Douglas Sheil CIFOR |
The appeal of charismatic animals and idyllic forests is not universal. Indeed criticising these western icons, which privilege animals over people, has become an easy rallying cry for local leaders the world over, tarnishing conservation as new colonialism. Recently a candidate for the Governorship of East Kalimantan (Indonesian Borneo) commented that choices between people and orangutans (Pongo pygmaeus) should favour people. In Indonesia, where until 2005, 52.4% of the people lived on less than USD 2 per day (UNDP, Human Development Index; 2007) such politically pragmatic opinions are unlikely to change soon. Here the iconic images are of the noble fight against poverty—wild animals are largely irrelevant.
We all need to listen to learn. In one of our conservation programmes, local community members recently told us that they are the orang-utan (=forest people), “Why don’t you help us first?” In a democratic world we need to find other ways to answer such questions about conservation and development (M. Padmanaba and D. Sheil Biod. Cons. 16, 1137; 2007). People in developing countries are seldom anti-conservation per-se, though they often resent the conservation imposed on them. There is a need to develop a common language, as well as icons for environmental conservation that translate across cultures.

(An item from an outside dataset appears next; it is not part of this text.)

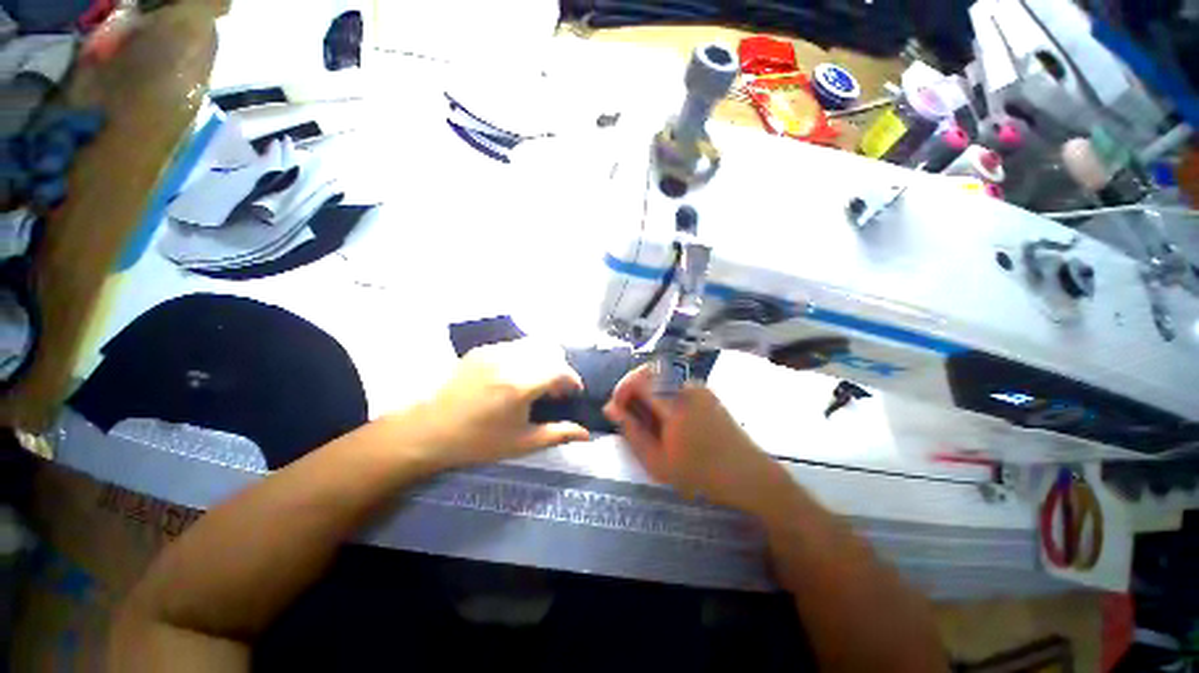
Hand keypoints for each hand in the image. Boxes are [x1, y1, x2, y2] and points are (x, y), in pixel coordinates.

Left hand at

What can these icons be? Images to represent conservation practice might include people negotiating over maps—the idea of seeing how and where communities and governments are willing to support conservation. Another might be the dollar-sign— “$s” that the wealthy may need to pay for offsetting opportunity costs of their own kind of conservation. The symbol of knowledge represents the need to generate and transfer useful environmental science (D. Sheil and E. Meijaard Bull. Brit. Ecol. Soc. 38, 75; 2007). One more would be the ballot—the idea that conservation needs to have the same kinds of democratic checks and balances we require in other societal choices. These abstract process-based ideas are unfortunately less photogenic than fluffy animals, but they lie at the basis of reducing loss of tropical forests, and through that save orangutans and other species.